I’ve been writing about the divergence between the fundamentals of our businesses that we are invested in versus the stock prices due to a recent market panic.  To dive deeper into this I wanted to touch on General Motors common stock.  This is a position we have done well in over the years through the sales of puts, purchase of stock, and sales of covered calls.  Currently, the stock trades at about $30 per share, after dropping below that price recently.  Just today the company raised its earnings forecast for 2016 by 25 cents per share, to adjusted earnings per share of $5.25-$5.75.  On the high side that puts the stock right around 5.2 times forward earnings, which is absurdly cheap.  In addition to this, the company raised its stock buyback from $5 billion to $9 billion.  The company is able to do this because it is in the best financial condition in decades.  This is not the same GM that existed prior to the Financial Crisis.  Costs are far lower as is the breakeven level at which the company will be profitable.  I do believe North American auto sales likely peaked in 2015 but Europe and South America have major room for improvement, and 2016 should be a pretty strong year overall.

Stock buybacks at current prices are the best use of capital, as it increases our per-share ownership of the company.  GM also raised its quarterly dividend to 38 cents from 36 cents.  That means the current dividend yield is just above 5%!  Now through selling puts that have either expired or that we have exited profitably we have generated income.   On the puts we’ve still held and are likely to be exercised on, we are getting in at prices that we deem to be highly attractive and now we have all the upside or downside that comes with the stock, including the big dividend. On our long stock and the stock that we will be owning due to being exercised on sold put options, we will have the opportunity to sell calls.  This allows us to set the price at which we are willing to sell the stock and for doing that we can collect additional income.  On a cheap 5% yielding stock, it is not hard to see double digit per annum upside potential in what is still a fairly pricey market.
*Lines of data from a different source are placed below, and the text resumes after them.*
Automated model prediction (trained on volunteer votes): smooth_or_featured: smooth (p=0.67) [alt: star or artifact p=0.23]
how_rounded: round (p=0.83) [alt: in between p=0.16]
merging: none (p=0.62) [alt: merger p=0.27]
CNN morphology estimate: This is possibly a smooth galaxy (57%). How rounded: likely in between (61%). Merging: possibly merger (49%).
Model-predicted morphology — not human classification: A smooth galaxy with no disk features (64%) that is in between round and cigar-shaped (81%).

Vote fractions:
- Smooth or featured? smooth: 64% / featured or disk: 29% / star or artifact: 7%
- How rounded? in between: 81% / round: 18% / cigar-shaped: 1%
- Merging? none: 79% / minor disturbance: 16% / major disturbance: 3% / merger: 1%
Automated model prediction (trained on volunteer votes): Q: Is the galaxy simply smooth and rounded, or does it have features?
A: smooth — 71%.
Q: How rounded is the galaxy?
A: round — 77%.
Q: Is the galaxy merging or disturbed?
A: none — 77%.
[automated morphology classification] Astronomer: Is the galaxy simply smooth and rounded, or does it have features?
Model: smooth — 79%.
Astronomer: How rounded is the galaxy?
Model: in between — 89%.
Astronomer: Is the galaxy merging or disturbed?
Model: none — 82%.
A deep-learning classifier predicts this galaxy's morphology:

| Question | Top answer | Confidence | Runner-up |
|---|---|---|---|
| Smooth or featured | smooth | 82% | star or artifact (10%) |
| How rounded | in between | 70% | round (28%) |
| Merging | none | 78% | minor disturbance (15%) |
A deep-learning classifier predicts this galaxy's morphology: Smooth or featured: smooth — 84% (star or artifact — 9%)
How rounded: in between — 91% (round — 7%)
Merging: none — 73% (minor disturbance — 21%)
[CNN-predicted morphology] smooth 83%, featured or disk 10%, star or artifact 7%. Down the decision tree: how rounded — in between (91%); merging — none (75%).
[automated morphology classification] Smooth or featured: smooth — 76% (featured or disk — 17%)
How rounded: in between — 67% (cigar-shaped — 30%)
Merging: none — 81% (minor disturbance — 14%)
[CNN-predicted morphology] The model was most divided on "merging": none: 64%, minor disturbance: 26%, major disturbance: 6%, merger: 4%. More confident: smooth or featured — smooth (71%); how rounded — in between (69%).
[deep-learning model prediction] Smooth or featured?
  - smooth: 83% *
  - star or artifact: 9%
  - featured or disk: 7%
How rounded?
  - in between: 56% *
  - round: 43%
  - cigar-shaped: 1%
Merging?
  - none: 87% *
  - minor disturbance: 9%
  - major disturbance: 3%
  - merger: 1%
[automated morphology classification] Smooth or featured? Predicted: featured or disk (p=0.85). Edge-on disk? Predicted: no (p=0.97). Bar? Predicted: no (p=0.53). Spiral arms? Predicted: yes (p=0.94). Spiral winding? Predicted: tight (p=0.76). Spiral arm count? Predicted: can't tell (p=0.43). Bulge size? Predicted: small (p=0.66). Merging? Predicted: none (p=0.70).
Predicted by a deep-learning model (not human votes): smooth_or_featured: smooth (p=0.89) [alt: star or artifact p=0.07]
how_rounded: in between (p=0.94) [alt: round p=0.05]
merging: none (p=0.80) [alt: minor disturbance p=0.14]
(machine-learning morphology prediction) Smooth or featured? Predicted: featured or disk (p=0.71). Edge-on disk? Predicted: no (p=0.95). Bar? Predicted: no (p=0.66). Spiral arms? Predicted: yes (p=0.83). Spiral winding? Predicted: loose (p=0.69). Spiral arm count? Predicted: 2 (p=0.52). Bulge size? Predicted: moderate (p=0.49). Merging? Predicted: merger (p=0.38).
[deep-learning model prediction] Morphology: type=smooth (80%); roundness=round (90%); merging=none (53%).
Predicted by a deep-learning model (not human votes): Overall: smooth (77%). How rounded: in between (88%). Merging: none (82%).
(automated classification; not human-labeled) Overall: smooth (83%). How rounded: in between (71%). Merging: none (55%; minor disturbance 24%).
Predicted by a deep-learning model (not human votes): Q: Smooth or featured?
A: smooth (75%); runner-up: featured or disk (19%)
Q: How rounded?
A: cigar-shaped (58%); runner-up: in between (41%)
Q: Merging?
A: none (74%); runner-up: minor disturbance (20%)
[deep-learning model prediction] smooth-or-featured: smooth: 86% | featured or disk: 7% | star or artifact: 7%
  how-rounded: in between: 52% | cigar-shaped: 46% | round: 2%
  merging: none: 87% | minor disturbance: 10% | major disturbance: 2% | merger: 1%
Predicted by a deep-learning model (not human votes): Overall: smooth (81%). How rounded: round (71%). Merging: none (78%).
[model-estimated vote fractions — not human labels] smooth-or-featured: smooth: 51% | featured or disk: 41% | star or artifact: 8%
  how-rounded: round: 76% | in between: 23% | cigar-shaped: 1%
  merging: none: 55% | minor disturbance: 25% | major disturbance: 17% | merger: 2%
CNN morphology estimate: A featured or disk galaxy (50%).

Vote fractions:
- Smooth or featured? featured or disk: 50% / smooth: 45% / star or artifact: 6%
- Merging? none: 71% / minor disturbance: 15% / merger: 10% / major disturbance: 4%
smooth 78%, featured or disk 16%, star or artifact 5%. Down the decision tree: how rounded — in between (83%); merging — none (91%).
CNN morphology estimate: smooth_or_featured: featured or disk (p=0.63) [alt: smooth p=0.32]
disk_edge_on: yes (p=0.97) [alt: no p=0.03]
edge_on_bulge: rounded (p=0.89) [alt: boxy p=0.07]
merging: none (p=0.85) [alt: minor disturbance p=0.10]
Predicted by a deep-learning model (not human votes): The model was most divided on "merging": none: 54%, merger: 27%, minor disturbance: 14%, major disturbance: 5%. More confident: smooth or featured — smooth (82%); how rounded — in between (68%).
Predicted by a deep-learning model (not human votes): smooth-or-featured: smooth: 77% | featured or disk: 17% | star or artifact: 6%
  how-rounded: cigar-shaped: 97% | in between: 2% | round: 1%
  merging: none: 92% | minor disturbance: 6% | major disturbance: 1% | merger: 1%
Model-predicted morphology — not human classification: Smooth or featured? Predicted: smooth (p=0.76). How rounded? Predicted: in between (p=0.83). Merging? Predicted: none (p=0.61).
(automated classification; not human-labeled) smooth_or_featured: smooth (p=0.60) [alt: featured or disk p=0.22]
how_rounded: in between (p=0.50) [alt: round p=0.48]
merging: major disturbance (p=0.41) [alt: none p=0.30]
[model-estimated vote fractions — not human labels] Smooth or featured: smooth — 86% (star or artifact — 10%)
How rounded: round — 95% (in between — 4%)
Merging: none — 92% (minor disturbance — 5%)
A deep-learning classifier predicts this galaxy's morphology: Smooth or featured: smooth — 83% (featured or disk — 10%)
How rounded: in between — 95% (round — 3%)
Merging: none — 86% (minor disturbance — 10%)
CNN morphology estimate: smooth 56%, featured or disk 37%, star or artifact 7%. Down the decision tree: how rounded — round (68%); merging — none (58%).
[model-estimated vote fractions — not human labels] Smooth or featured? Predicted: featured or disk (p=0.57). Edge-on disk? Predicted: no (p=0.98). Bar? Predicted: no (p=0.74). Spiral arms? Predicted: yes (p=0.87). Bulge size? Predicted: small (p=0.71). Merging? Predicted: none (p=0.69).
At T&T Capital Management, we are not invested in just the market.  We are invested in individual securities and we take concentrated positions ranked by our highest conviction opportunities.  This is no different than the way that Warren Buffett  managed his investment partnership when he generated his most explosive returns of his career.  It does lead to more volatility from time to time but that goes both ways and is not something that should be unexpected.  We don’t need an incredible stock market to do well.  We just need our companies to perform the way they should.  With our current positions, barring an immensely severe recession, we should do very well over the next 3-5 years. While the overall market needs strong earnings growth or multiple expansion, both of which are unlikely to occur in the short-term. We just need the world not to blow up.  Banks below tangible book value, leading auto manufacturers at 5 times earnings, it is rare you get stocks that are so cheap.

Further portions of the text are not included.